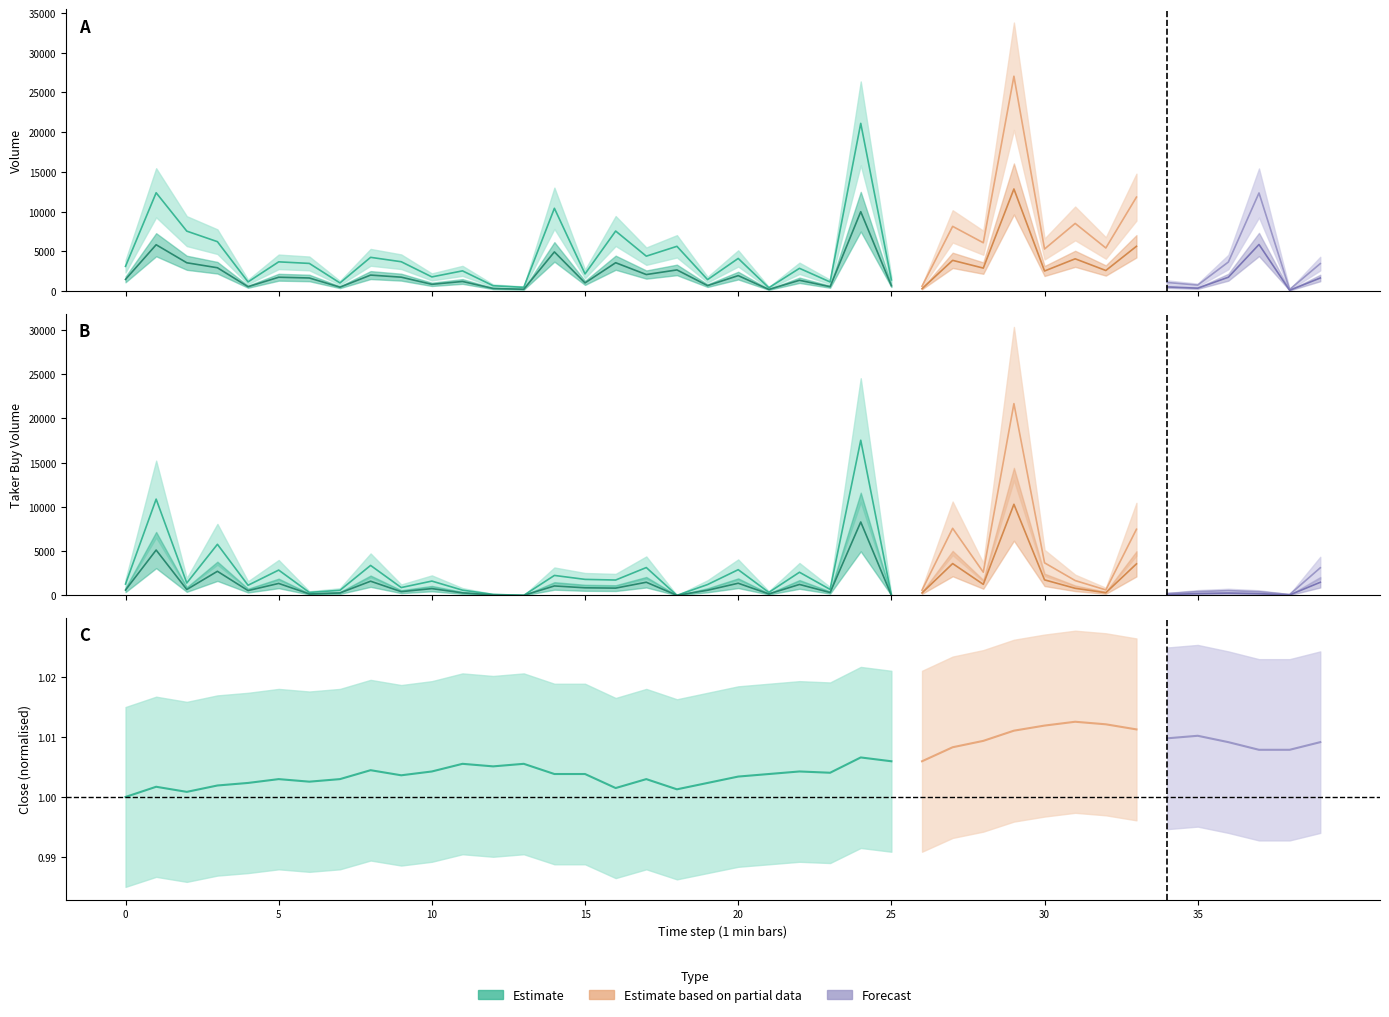

Is it true that quote_asset_volume equals 718.3 at 28?

False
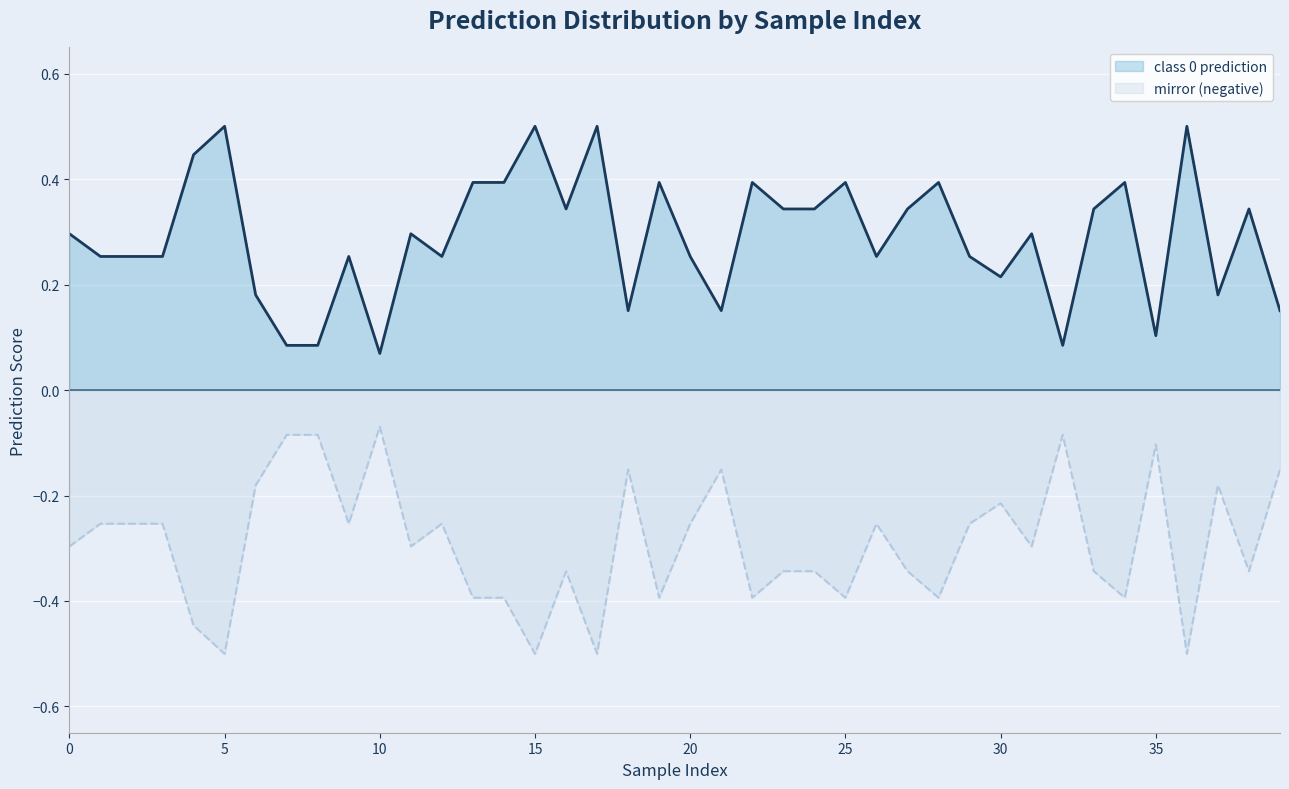

The value of mirror (negative) at 28 is -0.4. True or false?

True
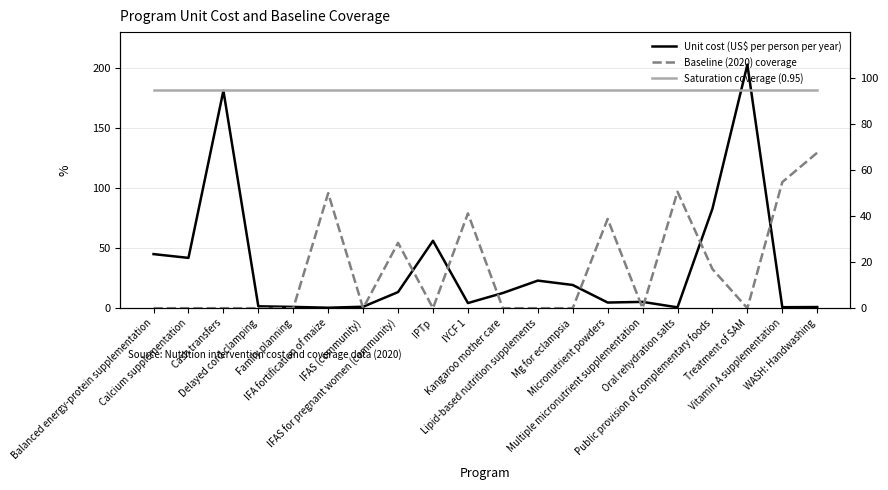

Reading left to right, transcribe all the data shown in this chart.

Unit cost (US$ per person per year): 45.0	41.9	181.2	1.6	1.1	0.4	1.2	13.4	56.1	4.3	12.7	23.0	19.3	4.7	5.2	0.7	82.9	202.9	0.8	0.9
Baseline (2020) coverage: 0.0	0.0	0.0	0.0	0.0	0.5	0.0	0.3	0.0	0.4	0.0	0.0	0.0	0.4	0.0	0.5	0.2	0.0	0.5	0.7
Saturation coverage (0.95): 0.9	0.9	0.9	0.9	0.9	0.9	0.9	0.9	0.9	0.9	0.9	0.9	0.9	0.9	0.9	0.9	0.9	0.9	0.9	0.9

..........

■ **WHAT IS EXPECTED**
Reproduce all of the entries above word for word, leaving out the pictures.

■ **OUTPUT FOR THIS TASK**
Is it true that quote_asset_volume equals 718.3 at 28?

False

The value of mirror (negative) at 28 is -0.4. True or false?

True

Reading left to right, transcribe all the data shown in this chart.

Unit cost (US$ per person per year): 45.0	41.9	181.2	1.6	1.1	0.4	1.2	13.4	56.1	4.3	12.7	23.0	19.3	4.7	5.2	0.7	82.9	202.9	0.8	0.9
Baseline (2020) coverage: 0.0	0.0	0.0	0.0	0.0	0.5	0.0	0.3	0.0	0.4	0.0	0.0	0.0	0.4	0.0	0.5	0.2	0.0	0.5	0.7
Saturation coverage (0.95): 0.9	0.9	0.9	0.9	0.9	0.9	0.9	0.9	0.9	0.9	0.9	0.9	0.9	0.9	0.9	0.9	0.9	0.9	0.9	0.9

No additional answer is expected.